Last but not least, pencapaian apa yang diinginkan tidak pasti. Jadi Alcibiades gagal dengan usahanya untuk merayu Socrates: "Karena sekarang saya percaya  dia dengan serius berusaha untuk melestarikan kecantikan saya, saya menganggapnya sebagai penemuan yang luar biasa dan peristiwa yang sangat membahagiakan, karena sekarang akan ada dalam kekuatan saya jika saya menunjukkan diri saya sendiri  untuk menyenangkan Socrates untuk mendengar segala sesuatu yang dia tahu.
Tetapi Socrates tidak mengambil persetubuhan yang ditawarkan, Â tidak memulai Alcibiades ke dalam kebijaksanaan Socrates.

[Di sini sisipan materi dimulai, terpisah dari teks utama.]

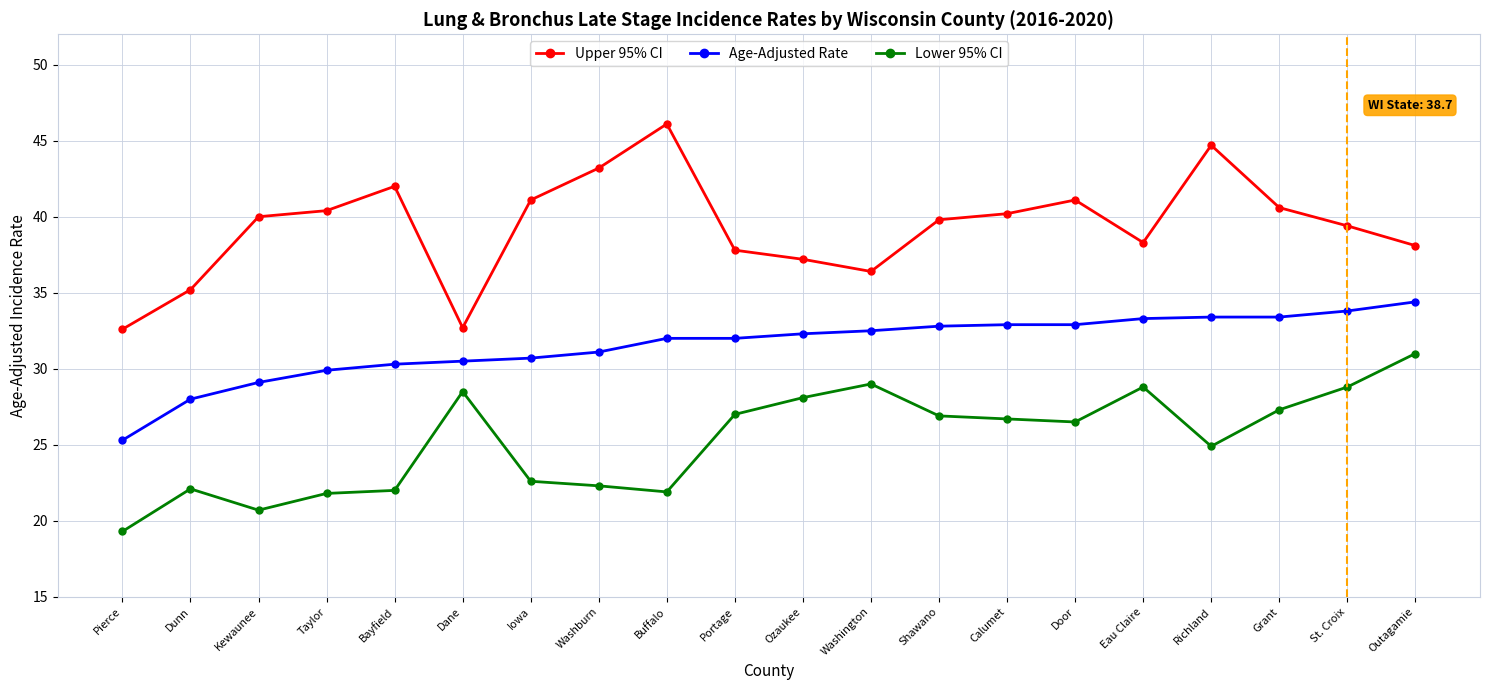

What is the difference between the maximum and minimum values in the Lower 95% CI series?

11.7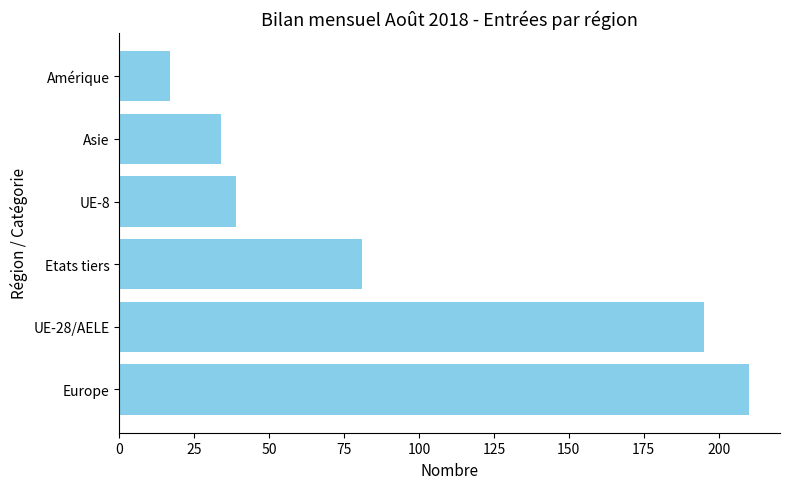

What is the sum of all values?

576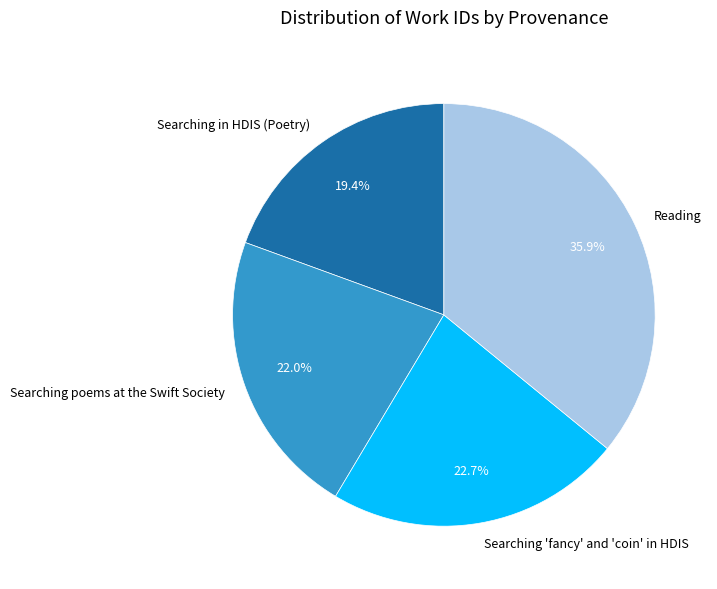

Combined, what portion of the pie is Searching 'fancy' and 'coin' in HDIS and Searching in HDIS (Poetry)?

42.1%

Ini sangat tersinggung: "karena di dalam hati atau di dalam jiwa atau apa pun sebutannya, saya terluka".
Dengan Socrates, keinginan adalah suasana hati yang tidak mau, disengaja, membuka dunia dan murni hadir - yaitu, mode perasaan - yang bertujuan untuk berpartisipasi dalam sesuatu dunia batin tertentu demi kebahagiaan, meskipun tidak pasti apakah yang diinginkan akhirnya bisa tercapai. Berbeda dengan rasa takut, keinginan adalah tentang apa yang baik atau bermanfaat.
Sementara dalam suasana ketakutan, keberadaan-di sana takut merugikan apa yang sudah ada, keberadaan-ada dalam mood keinginan menginginkan apa yang bermanfaat untuk menjadi apa yang belum ada. Karenanya, keinginan tidak diarahkan pada penghindaran, tetapi lebih pada mengejar dan mendapatkan apa yang diinginkan.
Ditunjukkan  suasana ketakutan dan keinginan, menurut karakterisasi Heidegger dan Socrates, adalah mode kepekaan yang saling kutub, karena mereka secara struktural sama, tetapi ketakutan diarahkan untuk menghindari kerugian, keinginan menuju pencapaian apa yang ada. diinginkan. Hasilnya harus dibatasi sejauh pertanyaan apakah penokohan yang diberikan  benar secara psikologis, misalnya, tidak ditanyakan. Itu  tidak diperiksa apakah penokohan  berlaku untuk suasana hati lain.
Soal apa yang spesial dari dua mood tersebut  harus tetap terbuka. Dikotomi tarik-menarik dan tolakan mengundang spekulasi metafisik. Misalnya, Empedocles pra-Socrates mendefinisikan kekuatan pemisah yang menarik (philotes, cinta, persahabatan) dan pemisah menjijikkan (neikos, pertengkaran) sebagai penyebab dari semua proses di alam semesta. Tetapi gaya yang menarik dan menjijikkan  memainkan peran sentral dalam ilmu pengetahuan alam. Jika seseorang mengikuti ide ini, muncul pertanyaan apakah filosofi yang hanya memperhitungkan salah satu dari dua suasana hati belum tentu sepihak atau tidak lengkap.